Moving Past Either/Or Comparisons
By Holly Sheldon, Senior Business Analyst, Expertus
For years, we’ve seen trend lines shift, as enterprise learning organizations abandoned traditional instructor-led training (ILT) in favor of virtual solutions.
Long considered the backbone of corporate learning, ILT had clearly moved from center stage by 2010. Adoption of virtual classrooms was so brisk that industry analysts at Bersin predicted ILT would shrink to 37% of corporate learning activity before 2021.
The Business Case For Virtual Learning
Because Expertus is an innovation leader, we’ve always been enthusiastic about digital learning technologies. Several years ago, we even hosted a “Cloud vs. Classroom Faceoff” webinar that pitted ILT against virtual delivery in a showdown based on three key decision criteria — cost, speed and effectiveness.
Not surprisingly, cloud-based classrooms won hands-down. That conclusion was supported by strong evidence from a global sales readiness program we had implemented for Microsoft Corporation. The first-year results were compelling:
- Volume of learners served surged 157%;
- Increase in overall learning participation was 20% higher than goal;
- On-demand learning drove deeper engagement — 33% of content was consumed after live online programs were delivered.
As Microsoft’s program manager noted, “During a time of limited T&E budgets, virtual learning enabled field representatives to continually ramp their scope of knowledge, while staying fully engaged with customers.”
Faster. Cheaper. Better. The benefits of virtual classrooms are compelling. But wait. That’s not the end of this story.
Reconstructing The Brick-And-Mortar Classroom
While virtual meetings, MOOCs, and other “social/mobile/cloud” breakthroughs have been storming the corporate castle, traditional classrooms haven’t just faded away into oblivion. Instead, as CLO Magazine notes in its October issue, old-school classrooms have been stirring up a revolution of their own.

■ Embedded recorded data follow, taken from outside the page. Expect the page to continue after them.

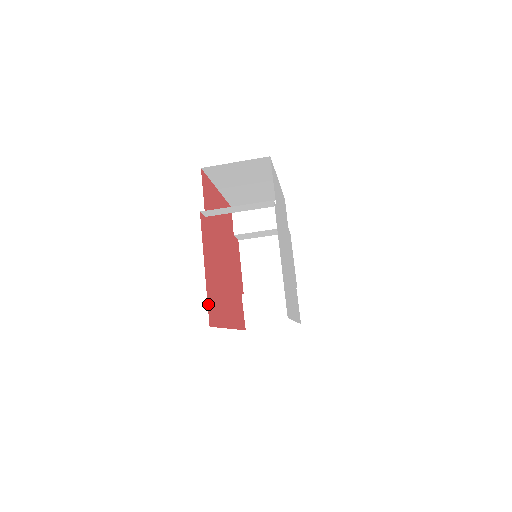
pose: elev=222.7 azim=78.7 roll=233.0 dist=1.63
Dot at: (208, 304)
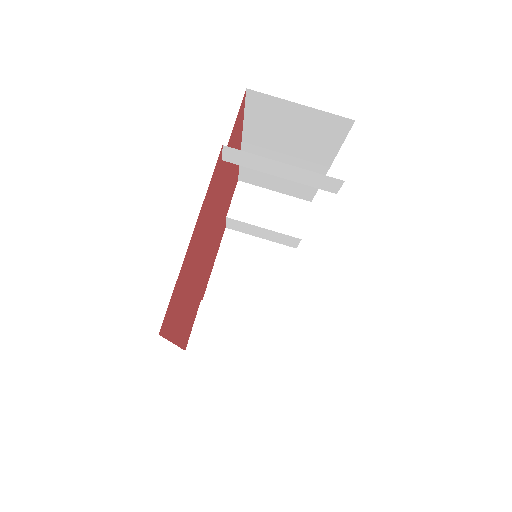
Dot at: (172, 295)
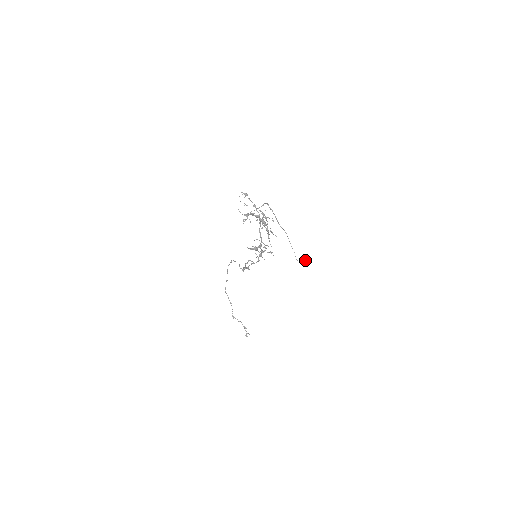
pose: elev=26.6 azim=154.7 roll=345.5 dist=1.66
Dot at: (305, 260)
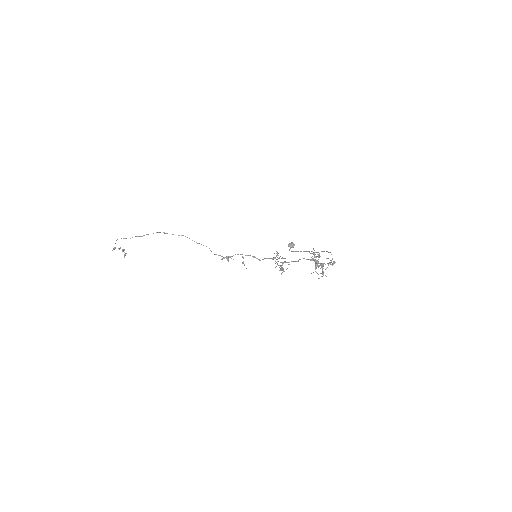
Dot at: (293, 247)
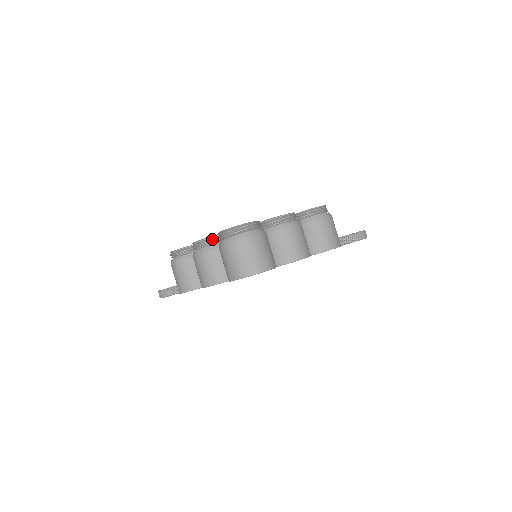
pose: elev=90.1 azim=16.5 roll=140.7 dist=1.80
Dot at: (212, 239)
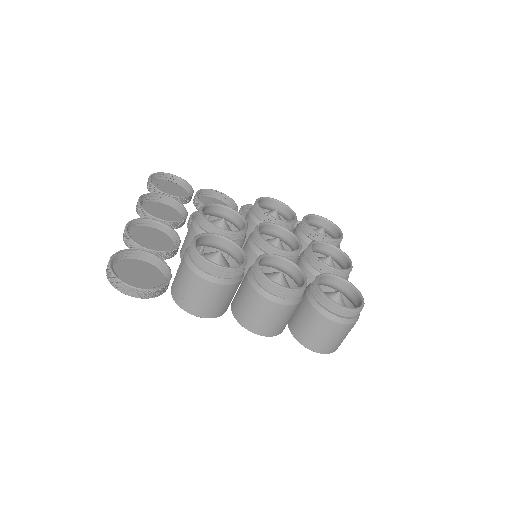
Dot at: (303, 289)
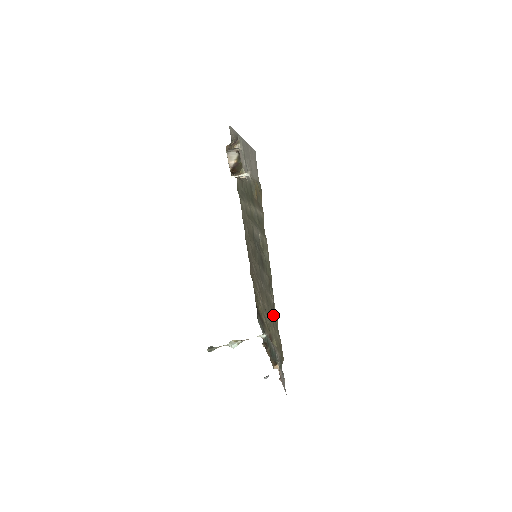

But make no mistake — this isn’t your father’s classroom. According to CLO, “It has transformed into a more dynamic tool, providing practitioners with in-person collaboration as well as a space where evolving learning technologies are integrated and used to promote knowledge transfer with those physically present and others dialing in from locations around the globe.”
In its new capacity, the classroom is no longer the centerpiece of “chalk talk” lecture-based training. Instead, it is only one element in what CLO calls “a larger learning pie.” ILT has a natural role in today’s increasingly rich and diverse spectrum of learning tools, resources and functions. How prominent is this new role? Of course, that should be determined by your organization’s unique needs. However, CLO suggests that classrooms ideally represent anywhere from 20-60% of the overall learning experience.

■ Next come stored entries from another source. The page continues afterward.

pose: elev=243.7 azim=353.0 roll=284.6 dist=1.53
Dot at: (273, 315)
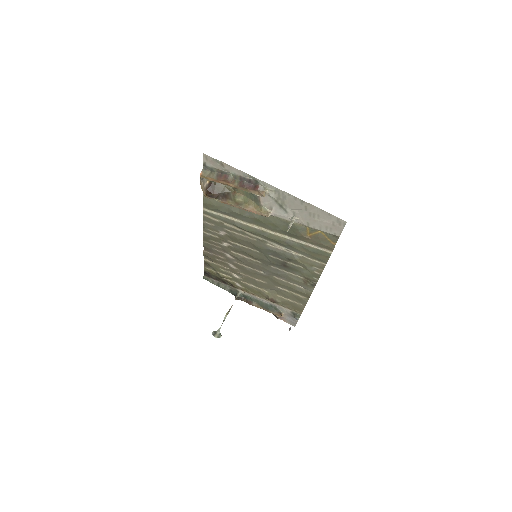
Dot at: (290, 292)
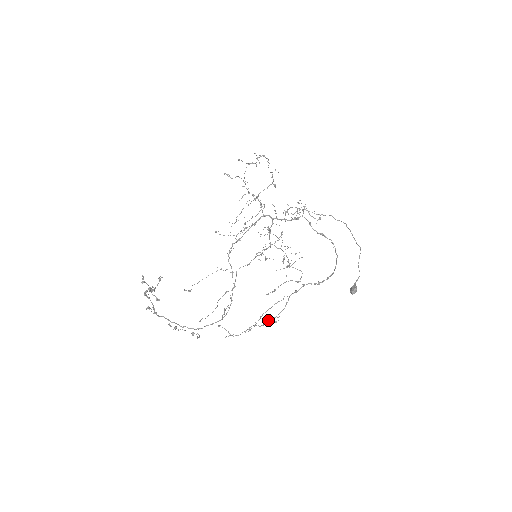
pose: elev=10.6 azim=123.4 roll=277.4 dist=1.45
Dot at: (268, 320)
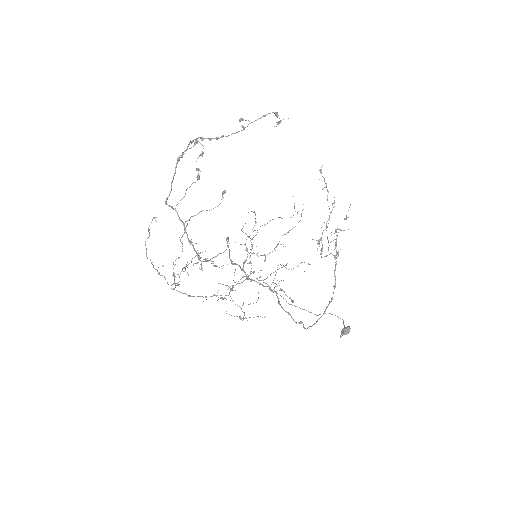
Dot at: (321, 237)
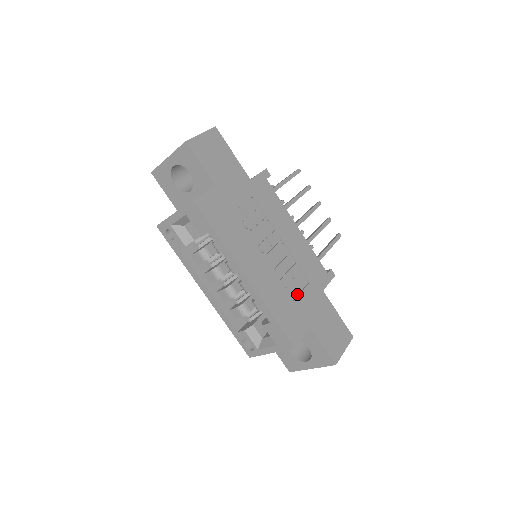
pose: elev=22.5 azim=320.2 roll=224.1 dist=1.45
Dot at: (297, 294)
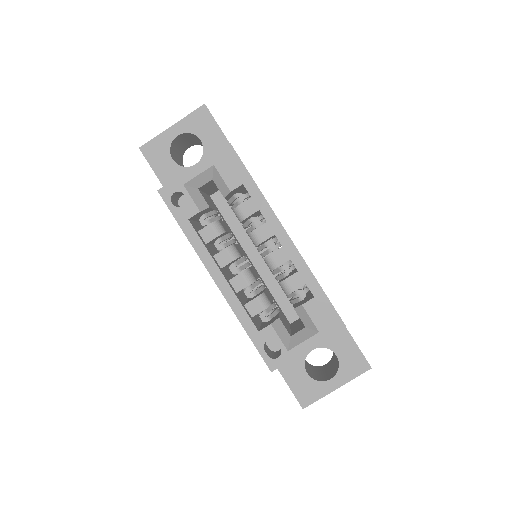
Dot at: occluded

Saying Goodbye To The Zero-Sum Game
What does this new face of ILT mean for virtual classrooms? It means that the real issue for learning leaders is not an either/or choice. The real question is whether and how both ILT and virtual approaches can be combined within a compelling continuous learning experience. As we’ve mentioned before, it starts by considering the mix of content and channels that naturally align with a learner’s environmental context.
That can be a tricky challenge in today’s fluid workplace. The concept of work, itself, is being redefined by rapid innovation in social applications, mobile platforms, and networked collaboration. At the same time, opportunities for professional skills development and knowledge transfer are accelerating. CLO is right — it truly is a “larger learning pie.” And that pie continues to grow exponentially.
Best Of Both Worlds
With so many options emerging, how can ILT and virtual classrooms work best together? It begins with an infrastructure that supports all modes of learning, and offers seamless integration with whatever tools, resources and systems you require. This makes it easy for training organizations to develop rich, robust, relevant learning experiences — while ensuring that programs are easy to implement, support, and analyze.
For example, consider ExpertusONE Meetings. This virtual conferencing module is built directly into the ExpertusONE LMS platform, providing instant, on-demand access to all the capabilities today’s enterprise workforce expects — from real-time video conferencing and chat, to file sharing and whiteboarding. It also integrates easily with popular e-conferencing tools. However, because ExpertusONE Meetings is built into the LMS, administration, support and reporting is automatically coordinated with traditional classroom offerings.
This kind of innovation is important, because it helps L&D organizations shift their attention to what matters most — how to most effectively empower their workforce — not how to coordinate training administration activities and information. It means that learning leaders can choose ILT, virtual classrooms, or combine them both, without having to worry about how to orchestrate those elements behind the scenes.
That’s the kind of choice everyone can support.
What Do You See Ahead?
What are your thoughts on the future of classroom training? If you could improve your organization’s blend of ILT and virtual learning, what would you change? In coming months we’ll be writing more about HOW to mix these learning modes, so we welcome your ideas and opinions.